Industrial rents and prices continued to drop in the third quarter of 2020, falling 0.9% and 2.2%, respectively, from the previous quarter, showed latest real estate statistics from JTC on Thursday (22 October).

On an annual basis, rents and prices declined 1.6% and 3.9%, respectively.

Rent declines were seen across both the warehouse and factory submarkets. The JTC Multiple-User Factory Rental Index declined 1.1% quarter-on-quarter, while the JTC Single-User Factory Rental Index slipped 0.7% quarter-on-quarter. 

“While there has been some demand for buildings with higher specifications, rents may be weighed down by older non-high specs buildings, which form a larger proportion of overall factory stock,” said CBRE’s Head of Research for South-east Asia, Desmond Sim. 

The JTC Warehouse Rental Index also dropped 1.1% quarter-on-quarter in Q3 2020, partly due to the easing of government stockpiling efforts.

Despite the decline, Sim noted that macro industrial indicators “demonstrated positive blips – manufacturing output rose by 13.7% year-on-year and non-oil domestic exports edged up by 5.9% year-on-year in August 2020, while purchasing managers’ index expanded for the third consecutive month at 50.3 in September 2020”.

Meanwhile, the overall industrial occupancy increased by 0.2 percentage points during the quarter under review. 

Specifically, single-user factory occupancy fell 0.1 percentage points to 91%, while multiple-user factory occupancy rose 0.3 percentage points to 87.8%. Warehouse occupancy, on the other hand, “sustained its expansion from the previous quarter by 0.8 percentage points to 89.1% in Q3 2020”, said Sim.

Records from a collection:
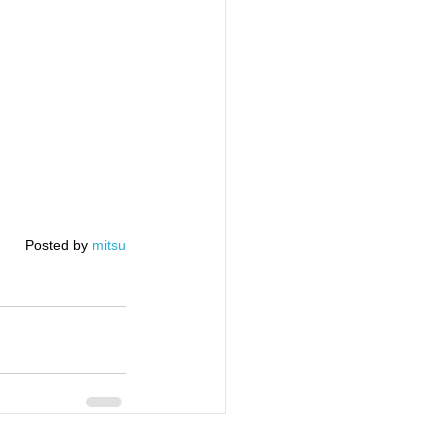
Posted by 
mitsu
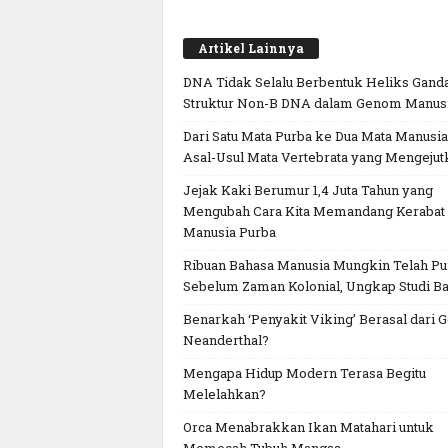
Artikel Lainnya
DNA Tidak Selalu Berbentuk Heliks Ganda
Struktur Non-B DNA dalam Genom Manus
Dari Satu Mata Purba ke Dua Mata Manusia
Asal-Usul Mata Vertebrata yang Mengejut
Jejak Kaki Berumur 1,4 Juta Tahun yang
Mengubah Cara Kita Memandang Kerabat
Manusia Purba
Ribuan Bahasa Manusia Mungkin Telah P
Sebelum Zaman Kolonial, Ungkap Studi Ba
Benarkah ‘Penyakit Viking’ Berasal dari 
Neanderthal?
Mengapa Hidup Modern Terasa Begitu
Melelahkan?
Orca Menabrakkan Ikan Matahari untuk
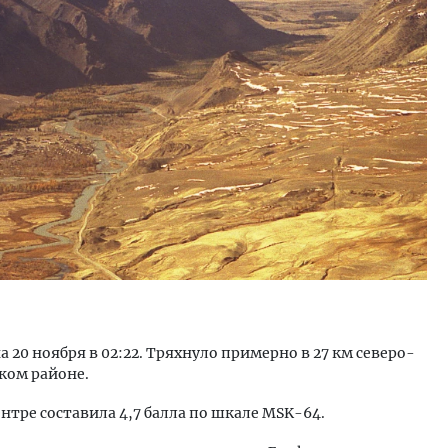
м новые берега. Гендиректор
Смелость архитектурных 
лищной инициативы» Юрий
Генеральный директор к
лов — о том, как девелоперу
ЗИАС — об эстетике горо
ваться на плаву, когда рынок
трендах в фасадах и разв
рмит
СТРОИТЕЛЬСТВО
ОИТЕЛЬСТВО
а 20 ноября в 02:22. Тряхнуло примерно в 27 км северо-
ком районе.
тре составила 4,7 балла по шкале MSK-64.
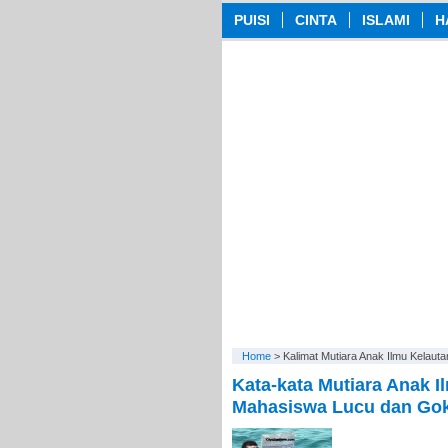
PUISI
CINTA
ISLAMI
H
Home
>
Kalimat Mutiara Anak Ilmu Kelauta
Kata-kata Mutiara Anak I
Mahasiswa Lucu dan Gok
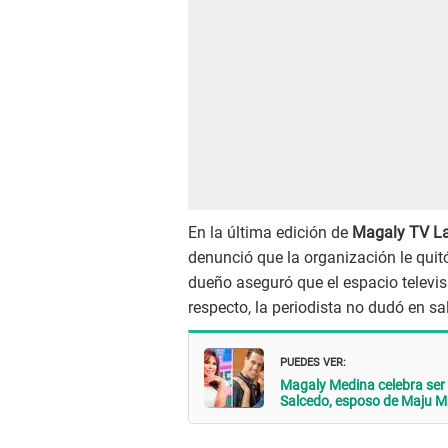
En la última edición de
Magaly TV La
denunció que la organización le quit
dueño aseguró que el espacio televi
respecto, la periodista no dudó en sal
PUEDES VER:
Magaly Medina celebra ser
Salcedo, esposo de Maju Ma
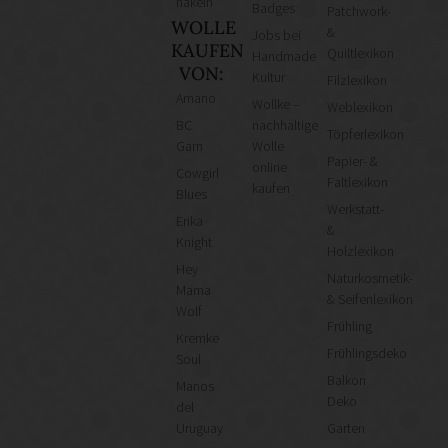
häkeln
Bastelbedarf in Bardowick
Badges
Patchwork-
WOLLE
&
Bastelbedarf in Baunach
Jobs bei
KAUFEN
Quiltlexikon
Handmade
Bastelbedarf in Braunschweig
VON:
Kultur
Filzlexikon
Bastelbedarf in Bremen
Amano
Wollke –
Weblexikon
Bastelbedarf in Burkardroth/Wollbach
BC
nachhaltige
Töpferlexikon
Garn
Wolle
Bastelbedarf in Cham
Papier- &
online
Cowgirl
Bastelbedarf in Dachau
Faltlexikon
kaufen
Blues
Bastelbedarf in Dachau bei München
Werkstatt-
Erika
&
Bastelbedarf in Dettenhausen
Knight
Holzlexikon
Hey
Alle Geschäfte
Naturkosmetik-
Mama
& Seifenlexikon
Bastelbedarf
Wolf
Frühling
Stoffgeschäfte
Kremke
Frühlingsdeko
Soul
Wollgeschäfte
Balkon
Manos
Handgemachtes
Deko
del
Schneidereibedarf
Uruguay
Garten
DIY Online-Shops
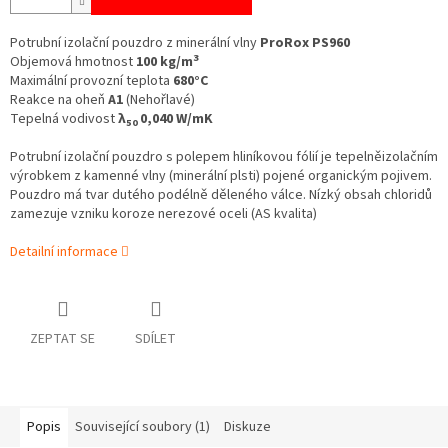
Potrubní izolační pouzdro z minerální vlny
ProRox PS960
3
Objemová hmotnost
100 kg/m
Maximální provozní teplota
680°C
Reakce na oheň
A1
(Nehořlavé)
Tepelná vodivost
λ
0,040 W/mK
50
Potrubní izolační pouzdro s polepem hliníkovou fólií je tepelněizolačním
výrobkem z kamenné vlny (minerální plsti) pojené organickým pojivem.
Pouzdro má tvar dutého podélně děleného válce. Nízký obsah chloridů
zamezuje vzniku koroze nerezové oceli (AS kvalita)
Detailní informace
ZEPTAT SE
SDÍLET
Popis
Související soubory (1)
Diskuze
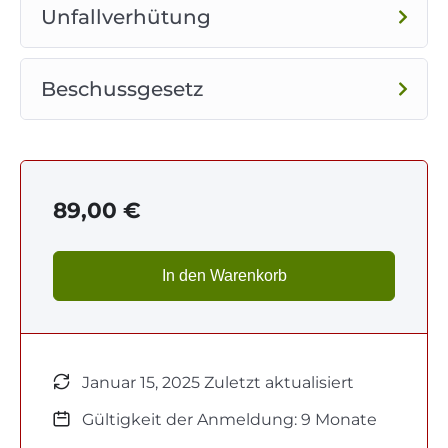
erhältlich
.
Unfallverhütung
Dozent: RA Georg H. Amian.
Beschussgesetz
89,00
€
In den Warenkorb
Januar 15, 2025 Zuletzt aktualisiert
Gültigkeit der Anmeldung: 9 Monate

* * *

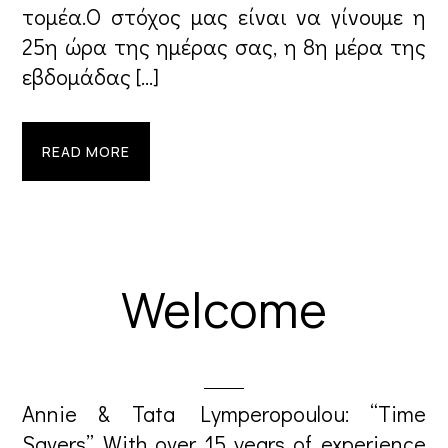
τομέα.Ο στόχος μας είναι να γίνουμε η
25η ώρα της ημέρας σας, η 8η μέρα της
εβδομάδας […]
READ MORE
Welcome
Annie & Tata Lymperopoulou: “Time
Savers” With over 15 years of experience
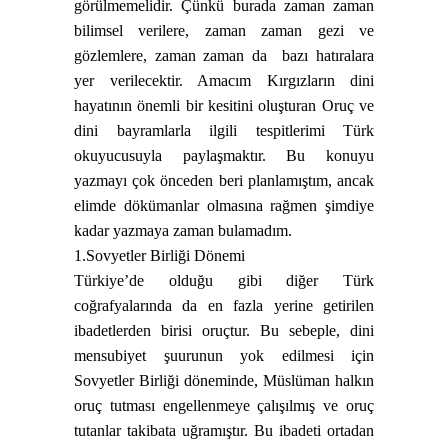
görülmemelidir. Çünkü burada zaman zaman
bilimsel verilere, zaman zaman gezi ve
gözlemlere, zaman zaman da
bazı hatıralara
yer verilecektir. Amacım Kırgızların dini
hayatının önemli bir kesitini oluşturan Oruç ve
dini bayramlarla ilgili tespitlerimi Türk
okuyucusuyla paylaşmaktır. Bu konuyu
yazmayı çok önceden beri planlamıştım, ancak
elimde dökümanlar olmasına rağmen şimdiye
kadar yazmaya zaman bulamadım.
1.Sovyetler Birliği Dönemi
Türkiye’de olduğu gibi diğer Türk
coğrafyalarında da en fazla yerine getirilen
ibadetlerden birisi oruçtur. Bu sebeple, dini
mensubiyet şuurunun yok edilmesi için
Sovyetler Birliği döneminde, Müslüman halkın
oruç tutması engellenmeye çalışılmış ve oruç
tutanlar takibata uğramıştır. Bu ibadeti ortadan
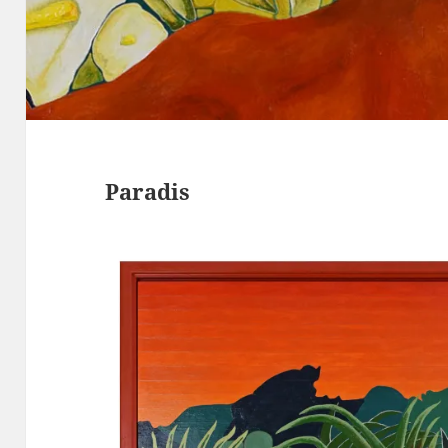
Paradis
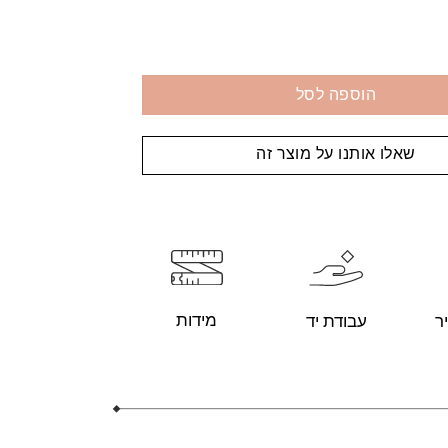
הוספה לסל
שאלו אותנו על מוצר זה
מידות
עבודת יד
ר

REQUIRED ACTIONS:
- 1) Using the text on industrial rents above, say whether each statement agrees with it: (a) industrial prices fell 2.2% from the previous quarter; (b) the JTC Single-User Factory Rental Index declined 1.1% quarter-on-quarter; (c) multiple-user factory occupancy fell during the quarter. For each, answer yes or no and quote the deciding words exactly.
- 2) Carry the text on industrial rents forward with a few sentences that pick up after its last sentence.

ANSWERS FOR THE TASKS:
- 1)
(a) Yes: "Industrial rents and prices continued to drop in the third quarter of 2020, falling 0.9% and 2.2%, respectively, from the previous quarter"
(b) No: "the JTC Single-User Factory Rental Index slipped 0.7% quarter-on-quarter"
(c) No: "multiple-user factory occupancy rose 0.3 percentage points to 87.8%"

- 2)
Leonard Tay, Head of Research for Knight Frank Singapore, said the drop in prices is “considered modest, and could have been worse given the scope of the economic fallout from COVID-19”.

He attributed the drop in rent and the stability of occupancy levels to “landlords being willing to lower rental expectations, in order to keep their units occupied knowing the difficulties their tenants faced”. 

He added that the fiscal support measures rolled out by the government to sustain enterprises and preserve jobs have also “contributed to the resilience of industrial prices and rents, as well as provided support for occupancy levels in business parks, factories and warehouses in Q3 2020”.

“Thus far, the moderation in industrial rents and prices have been rather benign and are not expected to decrease by more than 5% for the whole of 2020, despite the current recessionary environment,” said Tay.

JTC revealed that about 4.4 million sq m of industrial space is expected to be completed between 2021 and 2024.

Of these, completion of 0.7 million sq m of space was delayed from 2020 to 2021 and 2022 due to COVID-19’s impact on the construction sector.

“Including the expected supply of 0.6 million sq m in the last quarter of 2020, this amounts to an average annual supply of about 1.2 million sqm from now until end 2024,” it said.